> _Written task_
Reproduce the source text of the material line for line, with no changes, and omit the pictures.

BEGIN Data for this task

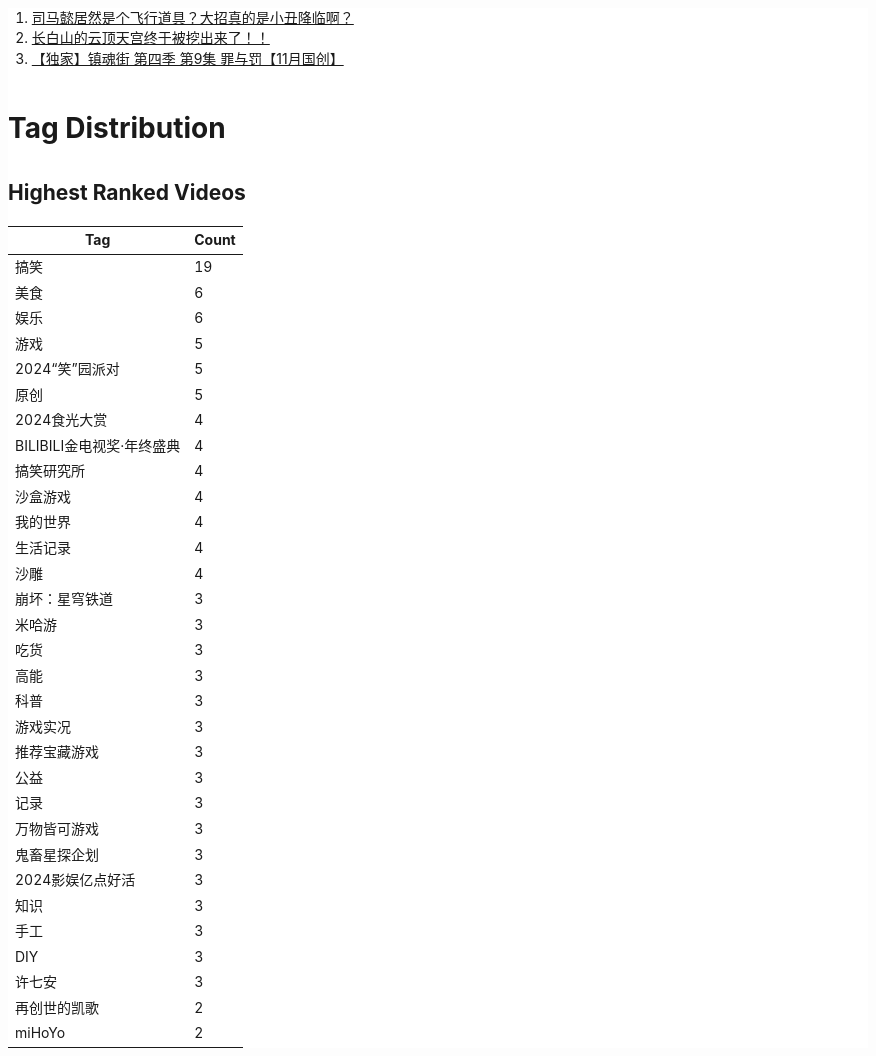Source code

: 1. [司马懿居然是个飞行道具？大招真的是小丑降临啊？](https://www.bilibili.com/video/BV18Nc7e4Ekd)
1. [长白山的云顶天宫终于被挖出来了！！](https://www.bilibili.com/video/BV1nPrSYUEHj)
1. [【独家】镇魂街 第四季 第9集 罪与罚【11月国创】](https://www.bilibili.com/video/BV1vBcJekEfc)

# Tag Distribution
## Highest Ranked Videos


| Tag | Count |
| --- | --- |
| 搞笑 | 19 |
| 美食 | 6 |
| 娱乐 | 6 |
| 游戏 | 5 |
| 2024“笑”园派对 | 5 |
| 原创 | 5 |
| 2024食光大赏 | 4 |
| BILIBILI金电视奖·年终盛典 | 4 |
| 搞笑研究所 | 4 |
| 沙盒游戏 | 4 |
| 我的世界 | 4 |
| 生活记录 | 4 |
| 沙雕 | 4 |
| 崩坏：星穹铁道 | 3 |
| 米哈游 | 3 |
| 吃货 | 3 |
| 高能 | 3 |
| 科普 | 3 |
| 游戏实况 | 3 |
| 推荐宝藏游戏 | 3 |
| 公益 | 3 |
| 记录 | 3 |
| 万物皆可游戏 | 3 |
| 鬼畜星探企划 | 3 |
| 2024影娱亿点好活 | 3 |
| 知识 | 3 |
| 手工 | 3 |
| DIY | 3 |
| 许七安 | 3 |
| 再创世的凯歌 | 2 |
| miHoYo | 2 |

END Data for this task

> _Response to this task_
Source code

: 1. [司马懿居然是个飞行道具？大招真的是小丑降临啊？](https://www.bilibili.com/video/BV18Nc7e4Ekd)
1. [长白山的云顶天宫终于被挖出来了！！](https://www.bilibili.com/video/BV1nPrSYUEHj)
1. [【独家】镇魂街 第四季 第9集 罪与罚【11月国创】](https://www.bilibili.com/video/BV1vBcJekEfc)

# Tag Distribution
## Highest Ranked Videos


| Tag | Count |
| --- | --- |
| 搞笑 | 19 |
| 美食 | 6 |
| 娱乐 | 6 |
| 游戏 | 5 |
| 2024“笑”园派对 | 5 |
| 原创 | 5 |
| 2024食光大赏 | 4 |
| BILIBILI金电视奖·年终盛典 | 4 |
| 搞笑研究所 | 4 |
| 沙盒游戏 | 4 |
| 我的世界 | 4 |
| 生活记录 | 4 |
| 沙雕 | 4 |
| 崩坏：星穹铁道 | 3 |
| 米哈游 | 3 |
| 吃货 | 3 |
| 高能 | 3 |
| 科普 | 3 |
| 游戏实况 | 3 |
| 推荐宝藏游戏 | 3 |
| 公益 | 3 |
| 记录 | 3 |
| 万物皆可游戏 | 3 |
| 鬼畜星探企划 | 3 |
| 2024影娱亿点好活 | 3 |
| 知识 | 3 |
| 手工 | 3 |
| DIY | 3 |
| 许七安 | 3 |
| 再创世的凯歌 | 2 |
| miHoYo | 2 |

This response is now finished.